No Time? Here Are 10 Easy Thanksgiving Side Dishes to Beat the Holiday Crunch
Creamy mash, crispy sprouts, roasted squash, and more.
It’s Thanksgiving day and you have a to-do list that could unfurl down the kitchen counter. Don’t hit the panic button just yet! While that big bird (or a vegetarian knockout main) is baking its way to crispy tenderness, round out your recipes with these easy sides that come together in a snap. Skip the casserole and go straight for salads with shredded collard greens, brussel sprouts, and green beans. Roast your pumpkins, squashes, and beets at the same time as your bird for maximum efficiency. And that pucker-perfect cranberry relish? It can be made in as little as ten minutes, no baking needed. (Hint: if the Thanksgiving turkey still has you pulling your hair out, here’s our number one tip for making the star dish stress-free.)
So, prep was a breeze, the kitchen smells enticing, and the plates are warm (it’s the little touches, you know?). All that’s left is to set the table, enjoy the company, and remember all the things to be thankful for—besides these easy Thanksgiving sides, of course.

> _Supplied entries_:
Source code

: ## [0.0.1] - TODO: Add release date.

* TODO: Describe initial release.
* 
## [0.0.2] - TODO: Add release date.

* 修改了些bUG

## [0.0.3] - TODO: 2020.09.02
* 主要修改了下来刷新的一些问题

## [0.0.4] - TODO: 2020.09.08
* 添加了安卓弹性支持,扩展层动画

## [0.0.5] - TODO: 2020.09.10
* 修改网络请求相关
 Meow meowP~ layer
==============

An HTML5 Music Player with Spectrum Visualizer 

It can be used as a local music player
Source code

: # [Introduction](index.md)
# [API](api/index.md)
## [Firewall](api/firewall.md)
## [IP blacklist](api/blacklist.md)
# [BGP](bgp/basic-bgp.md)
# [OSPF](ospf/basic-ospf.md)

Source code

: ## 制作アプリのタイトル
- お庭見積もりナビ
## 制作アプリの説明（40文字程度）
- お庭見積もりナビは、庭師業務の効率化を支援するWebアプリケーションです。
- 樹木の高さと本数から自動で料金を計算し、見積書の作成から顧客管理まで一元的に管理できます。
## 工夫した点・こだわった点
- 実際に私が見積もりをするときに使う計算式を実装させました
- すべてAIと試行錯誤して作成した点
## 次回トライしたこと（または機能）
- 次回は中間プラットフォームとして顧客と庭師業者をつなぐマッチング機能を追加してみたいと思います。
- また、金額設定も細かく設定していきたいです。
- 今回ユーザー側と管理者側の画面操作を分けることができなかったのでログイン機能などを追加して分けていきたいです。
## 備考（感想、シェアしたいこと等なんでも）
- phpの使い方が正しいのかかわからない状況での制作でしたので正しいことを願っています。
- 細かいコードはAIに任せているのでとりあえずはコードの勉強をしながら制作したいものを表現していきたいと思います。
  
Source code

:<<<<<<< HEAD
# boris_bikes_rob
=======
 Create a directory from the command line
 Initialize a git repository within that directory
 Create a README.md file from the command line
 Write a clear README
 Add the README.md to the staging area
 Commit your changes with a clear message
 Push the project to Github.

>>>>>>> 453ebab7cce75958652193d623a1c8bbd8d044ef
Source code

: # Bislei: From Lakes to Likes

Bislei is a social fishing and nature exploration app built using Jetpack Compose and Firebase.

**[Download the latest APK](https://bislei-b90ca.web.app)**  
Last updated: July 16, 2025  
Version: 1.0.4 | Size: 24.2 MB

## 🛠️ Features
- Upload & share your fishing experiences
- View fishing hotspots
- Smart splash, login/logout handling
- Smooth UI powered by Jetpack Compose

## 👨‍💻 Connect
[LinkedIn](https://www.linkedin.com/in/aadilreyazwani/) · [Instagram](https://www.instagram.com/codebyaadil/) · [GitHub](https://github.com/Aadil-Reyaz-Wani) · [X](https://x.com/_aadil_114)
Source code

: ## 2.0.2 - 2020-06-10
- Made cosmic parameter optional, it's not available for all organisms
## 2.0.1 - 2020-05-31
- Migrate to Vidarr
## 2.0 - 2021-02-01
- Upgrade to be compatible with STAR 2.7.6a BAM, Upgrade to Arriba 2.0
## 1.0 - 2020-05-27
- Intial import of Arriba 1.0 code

> _Using the information_:
A: Pull the exact wording from the Thanksgiving sides article, starting at "No Time? Here" and ending at "star dish stress-free.)".
B: Render this sentence from the Thanksgiving sides article in French: "Roast your pumpkins, squashes, and beets at the same time as your bird for maximum efficiency."

> _Responses in order_:
A:
No Time? Here Are 10 Easy Thanksgiving Side Dishes to Beat the Holiday Crunch
Creamy mash, crispy sprouts, roasted squash, and more.
It’s Thanksgiving day and you have a to-do list that could unfurl down the kitchen counter. Don’t hit the panic button just yet! While that big bird (or a vegetarian knockout main) is baking its way to crispy tenderness, round out your recipes with these easy sides that come together in a snap. Skip the casserole and go straight for salads with shredded collard greens, brussel sprouts, and green beans. Roast your pumpkins, squashes, and beets at the same time as your bird for maximum efficiency. And that pucker-perfect cranberry relish? It can be made in as little as ten minutes, no baking needed. (Hint: if the Thanksgiving turkey still has you pulling your hair out, here’s our number one tip for making the star dish stress-free.)

B: Faites rôtir vos potirons, vos courges et vos betteraves en même temps que votre volaille pour une efficacité maximale.